3.4. Effects of different tree species on WS in different scenarios
Figure 5 presents the simulation results for the impact of different tree species on WS in various scenarios. This study conducted simple forced simulations with a wind direction of 135°, and the simulated results were obtained at a height of 1.5 m. The findings revealed a consistent trend of WS variations across different scenarios: a gradual decrease from 9:00 to 10:00, followed by a gradual increase from 10:00 to 12:00, which eventually stabilized. Except for Ls, all tree species in the four scenarios exhibited a slightly higher WS than PM1. Notably, in scenarios PM2, PM3, and PM5, the WS for Ls was lower than that in PM1, with reductions of 0.15 m/s, 0.06 m/s, and 0.29 m/s, respectively. However, in PM4, the WS below the Ls canopy was slightly higher than in PM1, with an increase of 0.04 m/s. This phenomenon may be attributed to the obstructive effect of trees with a higher LAI and lower under branch height on wind flow. Trees with a higher LAI possess a greater LAD and smaller interleaf gaps, thereby reducing the wind diversion effect to some extent. Additionally, in PM4, the planting arrangement of trees formed a U-shape with an opening facing south, allowing the wind from the southeast to enter the space through the opening, resulting in a slight increase in WS.

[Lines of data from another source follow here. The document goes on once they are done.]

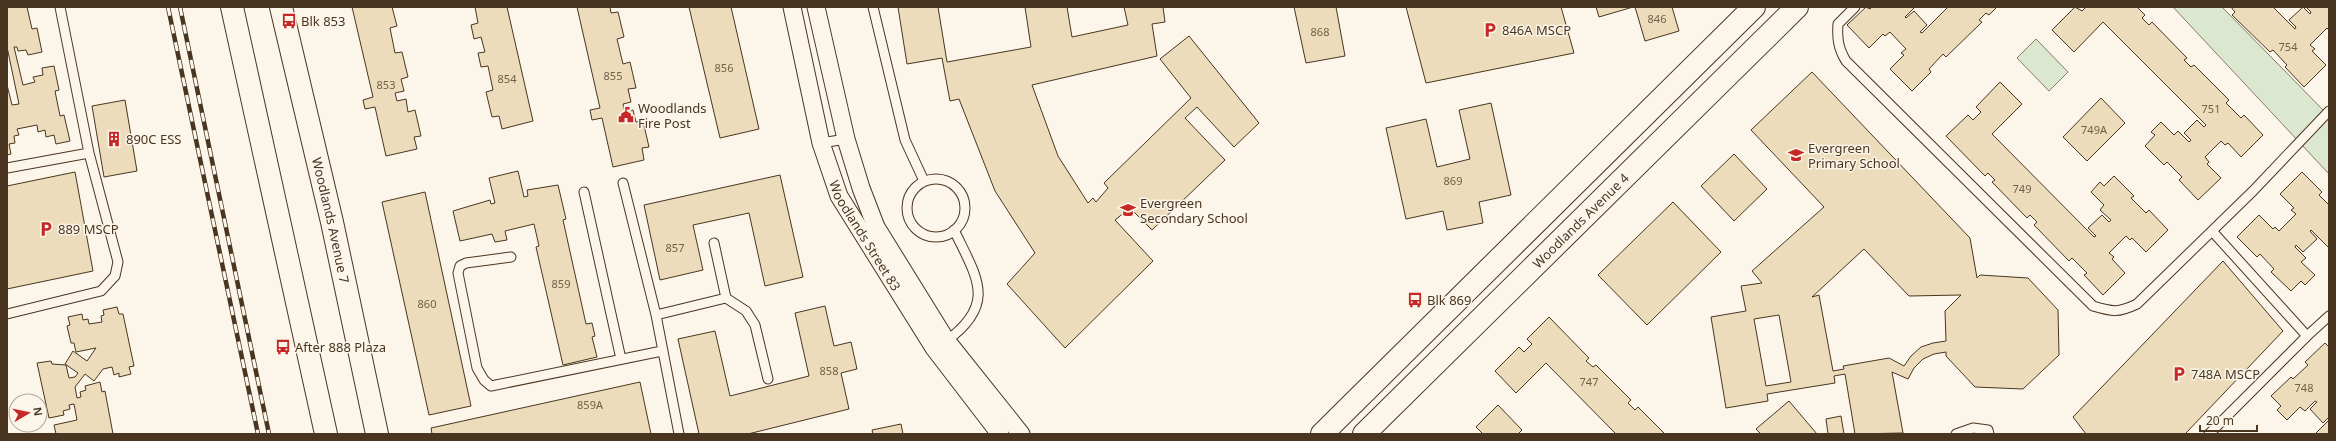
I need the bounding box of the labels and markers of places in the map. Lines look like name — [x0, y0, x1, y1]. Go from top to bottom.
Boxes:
bus stop icon: Blk 853 — [280, 12, 298, 30]
place label: Blk 853 — [301, 12, 345, 30]
parking icon: 846A MSCP — [1481, 21, 1499, 39]
place label: 846A MSCP — [1502, 21, 1571, 39]
place label: Woodlands Fire Post — [638, 99, 706, 132]
public building icon: Woodlands Fire Post — [617, 106, 635, 124]
building icon: 890C ESS — [105, 130, 123, 148]
place label: 890C ESS — [126, 130, 181, 148]
place label: Evergreen Primary School — [1808, 139, 1900, 172]
school or university icon: Evergreen Primary School — [1787, 146, 1805, 164]
place label: Evergreen Secondary School — [1140, 194, 1248, 227]
school or university icon: Evergreen Secondary School — [1119, 201, 1137, 219]
parking icon: 889 MSCP — [37, 220, 55, 238]
place label: 889 MSCP — [58, 220, 119, 238]
bus stop icon: Blk 869 — [1406, 291, 1424, 309]
place label: Blk 869 — [1427, 291, 1471, 309]
bus stop icon: After 888 Plaza — [274, 338, 292, 356]
place label: After 888 Plaza — [295, 338, 386, 356]
parking icon: 748A MSCP — [2170, 365, 2188, 383]
place label: 748A MSCP — [2191, 365, 2260, 383]

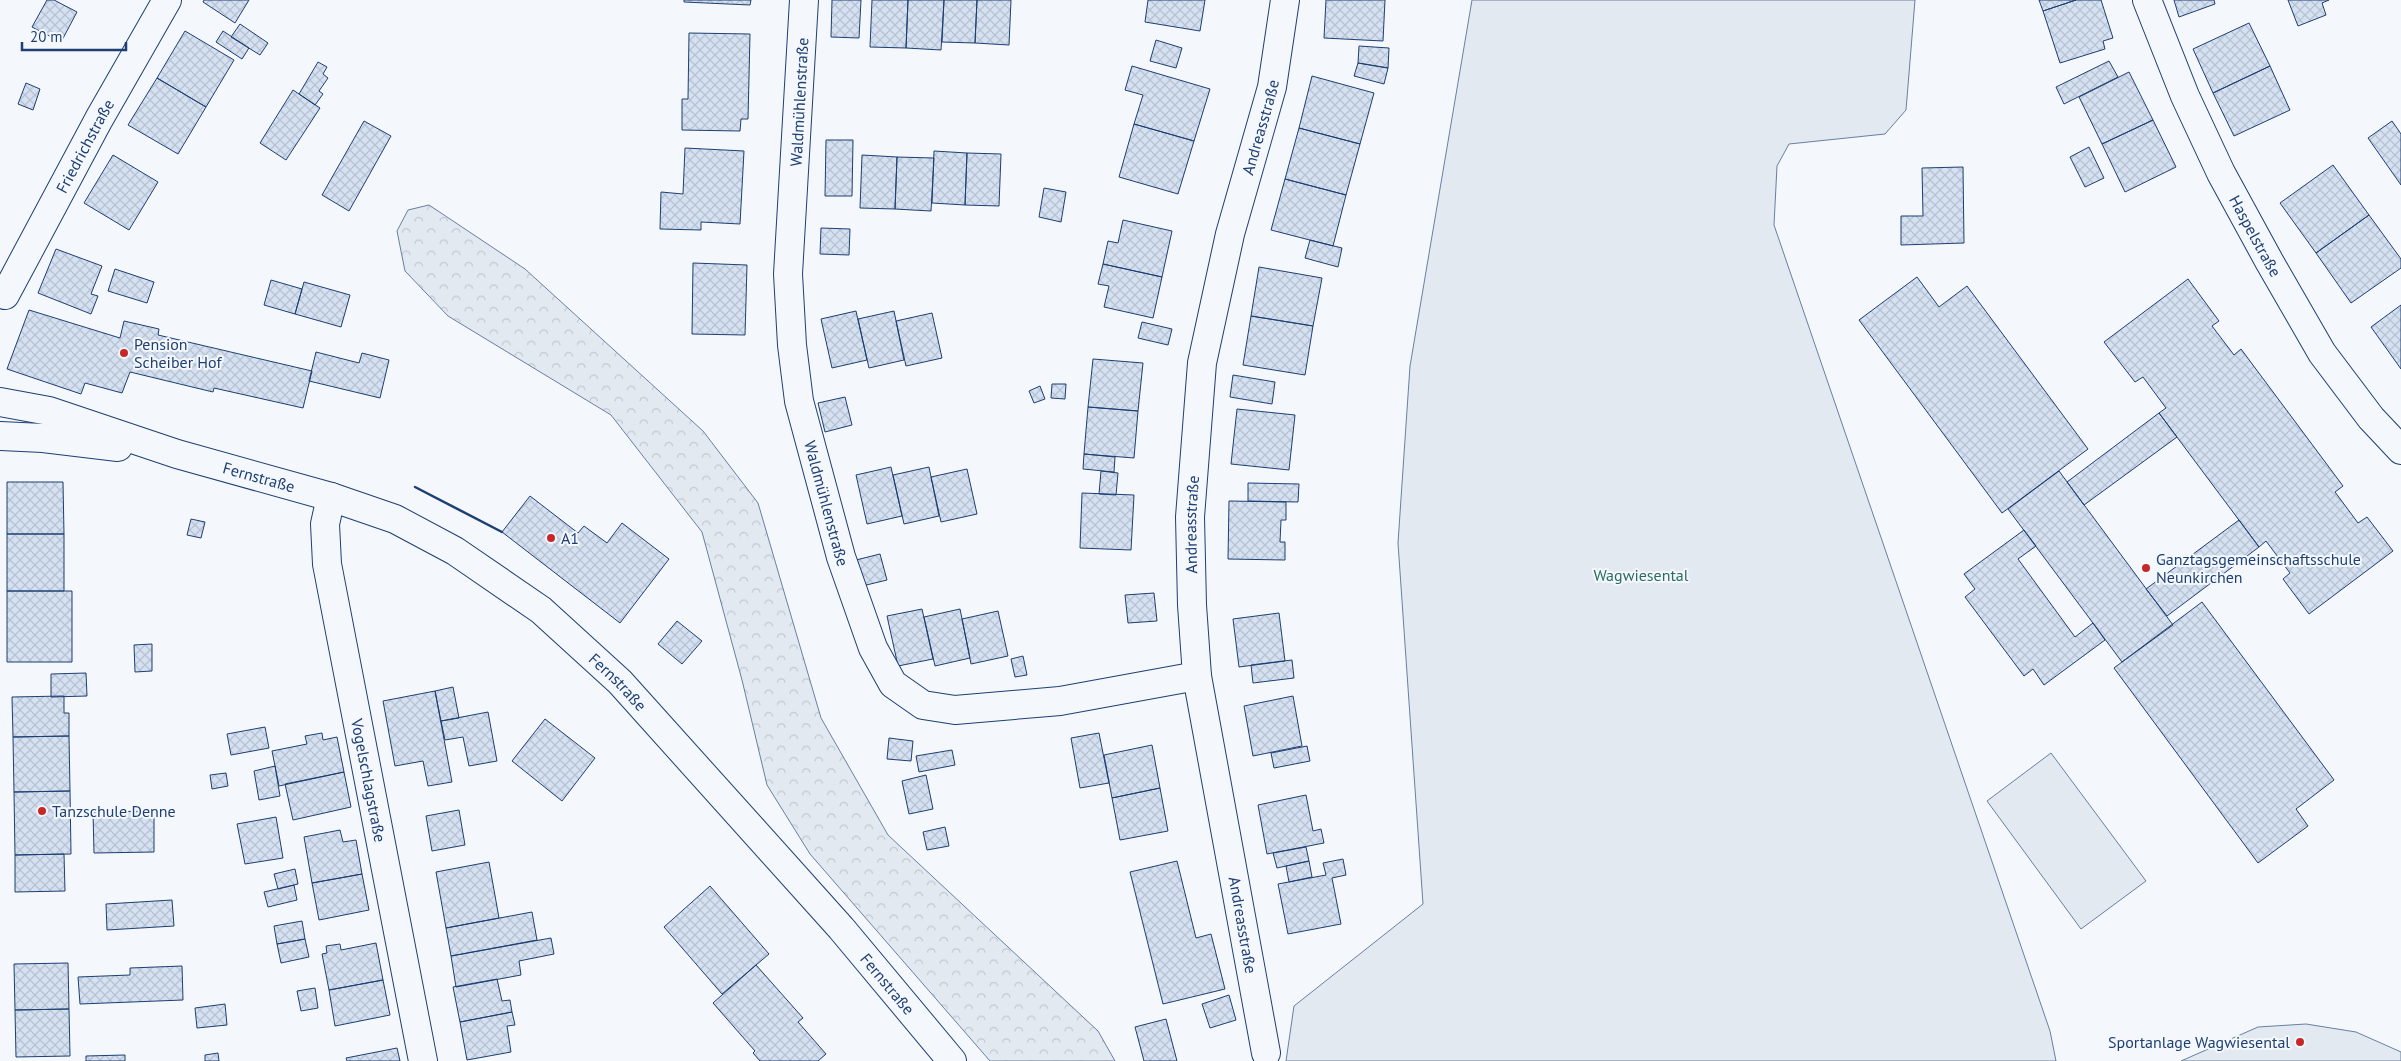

3.5. Effects of different tree species on the PET in different scenarios
Figure 6 presents the simulation results of the impact of different tree species on the PET in various scenarios. The research findings indicated a similar overall trend between PET and Tmrt, suggesting that PET is primarily influenced by solar radiation. From 9:00 to 17:00, the PET for all scenarios was lower than that for PM1. However, the temperatures of most scenarios fell within the domain of strong heat stress, despite the presence of trees. This observation underscored the constrained efficacy of inducing considerable cooling effects through the cultivation of a sparse tree population in outdoor settings. Among the tree species, Fa exhibited the greatest cooling effect in PM2, PM3, PM4, and PM5, reducing the PET by 11.85°C, 8.07°C, 12.16°C, and 15.43°C at 16:00, respectively. In PM2 and PM3, the shade of the trees varied with solar activity. As a result, the tree species with a smaller canopy size, such as Ls, demonstrated the smallest cooling effect on the PET, reducing it by only 7.95 ℃ and 2.49 ℃ at 16:00, respectively. The order of the cooling effect of different tree species on the PET, from greatest to least, was: Fa > Bb > Ks > Dr > Ls in PM2, and Fa > Dr > Ks > Bb > Ls in PM3. In PM4 and PM5, the Ks tree species demonstrated the least efficacy in cooling the PET, resulting in reductions of approximately 5.78 ℃ and 9.16 ℃ at 16:00, respectively. In these scenarios, tree species exhibited the following PET cooling effectiveness rankings: Fa > Bb > Ls > Dr > Ks.
The simulation results showed that Fa exhibited the greatest cooling effect in all scenarios. Meanwhile, PM5 had a lower PET value than the other scenario, indicating better thermal comfort. Table 4 shows the ANOVA results for the mean PET in different scenarios; there was no significant difference (P > 0.05) in the PET between PM2 and PM4, but there were significant differences among that in other scenarios (P < 0.05). In addition, there was a significant difference in the PET between PM3 and PM5 (P < 0.01).